Investigating Data Hierarchies in Multifidelity Machine Learning for Excitation Energies
This work addresses efficiency in quantum chemistry calculations for researchers, though it is incremental as it builds on existing multifidelity methods with specific optimizations.
The study tackled the problem of optimizing multifidelity machine learning for predicting vertical excitation energies by investigating the impact of scaling factors and introducing compute time-informed adjustments, achieving high accuracy with only 2 training samples at the target fidelity when leveraging lower-fidelity data.

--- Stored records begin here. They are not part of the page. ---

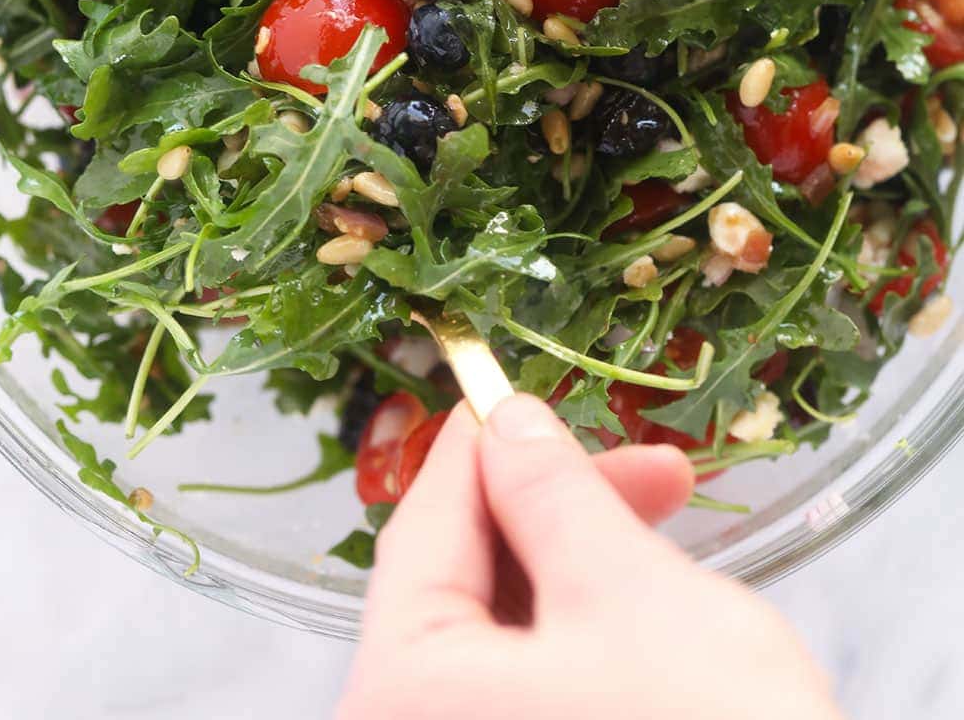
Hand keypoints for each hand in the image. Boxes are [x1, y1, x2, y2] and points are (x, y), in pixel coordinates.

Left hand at [338, 395, 843, 719]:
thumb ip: (553, 494)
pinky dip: (585, 631)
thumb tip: (509, 422)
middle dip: (558, 508)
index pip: (424, 526)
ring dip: (582, 564)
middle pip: (463, 578)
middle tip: (659, 471)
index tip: (525, 388)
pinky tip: (653, 606)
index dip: (481, 445)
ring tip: (673, 530)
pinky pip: (528, 681)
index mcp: (401, 688)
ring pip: (504, 628)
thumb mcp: (626, 592)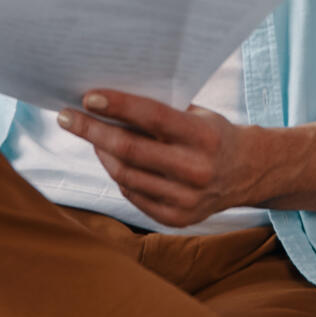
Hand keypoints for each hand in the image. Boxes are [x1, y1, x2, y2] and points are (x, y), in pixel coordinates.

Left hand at [57, 90, 266, 228]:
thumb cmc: (214, 134)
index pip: (153, 118)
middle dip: (92, 131)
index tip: (87, 97)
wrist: (249, 173)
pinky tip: (112, 159)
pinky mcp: (177, 219)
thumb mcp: (197, 114)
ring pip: (126, 175)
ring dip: (101, 153)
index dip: (118, 106)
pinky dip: (118, 175)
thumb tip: (107, 102)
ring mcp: (186, 200)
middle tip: (66, 117)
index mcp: (204, 137)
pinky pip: (133, 194)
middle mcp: (196, 171)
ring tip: (90, 136)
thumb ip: (161, 112)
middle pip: (130, 150)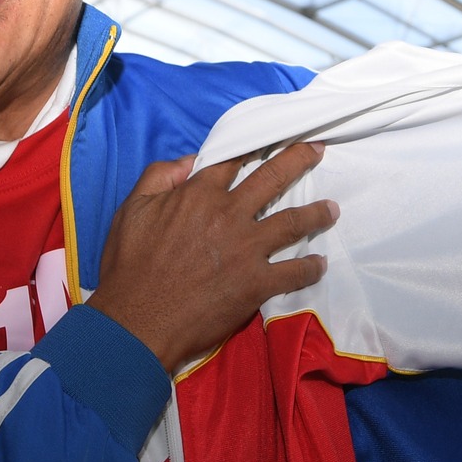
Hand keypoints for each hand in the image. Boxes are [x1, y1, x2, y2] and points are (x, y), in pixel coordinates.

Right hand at [87, 143, 337, 370]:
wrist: (137, 321)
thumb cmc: (129, 267)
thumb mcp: (132, 210)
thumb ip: (159, 177)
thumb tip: (190, 160)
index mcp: (199, 195)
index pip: (234, 161)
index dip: (255, 148)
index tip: (273, 139)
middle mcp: (229, 215)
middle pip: (273, 178)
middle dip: (299, 159)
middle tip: (317, 150)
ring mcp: (247, 249)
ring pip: (293, 222)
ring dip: (316, 213)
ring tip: (332, 209)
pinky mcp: (257, 283)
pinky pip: (293, 272)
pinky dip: (310, 267)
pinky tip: (320, 264)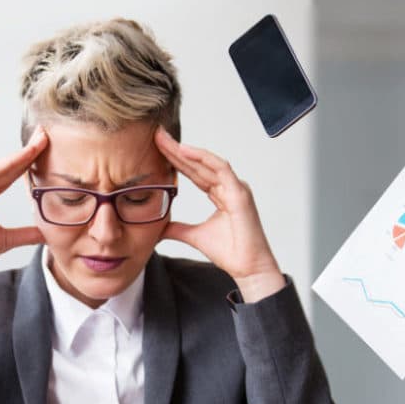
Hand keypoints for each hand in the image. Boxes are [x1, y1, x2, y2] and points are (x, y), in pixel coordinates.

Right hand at [0, 128, 48, 301]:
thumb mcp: (5, 240)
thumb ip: (25, 234)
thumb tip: (45, 233)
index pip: (8, 175)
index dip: (25, 161)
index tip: (43, 147)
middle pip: (5, 166)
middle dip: (26, 151)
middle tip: (44, 134)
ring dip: (20, 155)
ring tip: (40, 141)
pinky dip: (7, 166)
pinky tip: (24, 156)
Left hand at [154, 127, 286, 301]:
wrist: (247, 267)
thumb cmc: (230, 252)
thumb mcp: (194, 236)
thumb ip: (177, 228)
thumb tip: (159, 228)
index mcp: (220, 194)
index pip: (194, 172)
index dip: (176, 160)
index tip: (157, 149)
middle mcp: (228, 187)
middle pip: (198, 164)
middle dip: (176, 150)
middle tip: (157, 135)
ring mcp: (235, 188)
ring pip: (207, 162)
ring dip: (186, 150)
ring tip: (166, 140)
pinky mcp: (240, 192)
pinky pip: (221, 168)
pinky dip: (203, 158)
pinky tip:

Recent progress in machine learning (ML) has made high-accuracy quantum chemistry (QC) calculations more accessible. Of particular interest are multifidelity machine learning (MFML) methods where training data from differing accuracies or fidelities are used. These methods usually employ a fixed scaling factor, $γ$, to relate the number of training samples across different fidelities, which reflects the cost and assumed sparsity of the data. This study investigates the impact of modifying $γ$ on model efficiency and accuracy for the prediction of vertical excitation energies using the QeMFi benchmark dataset. Further, this work introduces QC compute time informed scaling factors, denoted as $θ$, that vary based on QC compute times at different fidelities. A novel error metric, error contours of MFML, is proposed to provide a comprehensive view of model error contributions from each fidelity. The results indicate that high model accuracy can be achieved with just 2 training samples at the target fidelity when a larger number of samples from lower fidelities are used. This is further illustrated through a novel concept, the $Γ$-curve, which compares model error against the time-cost of generating training samples, demonstrating that multifidelity models can achieve high accuracy while minimizing training data costs.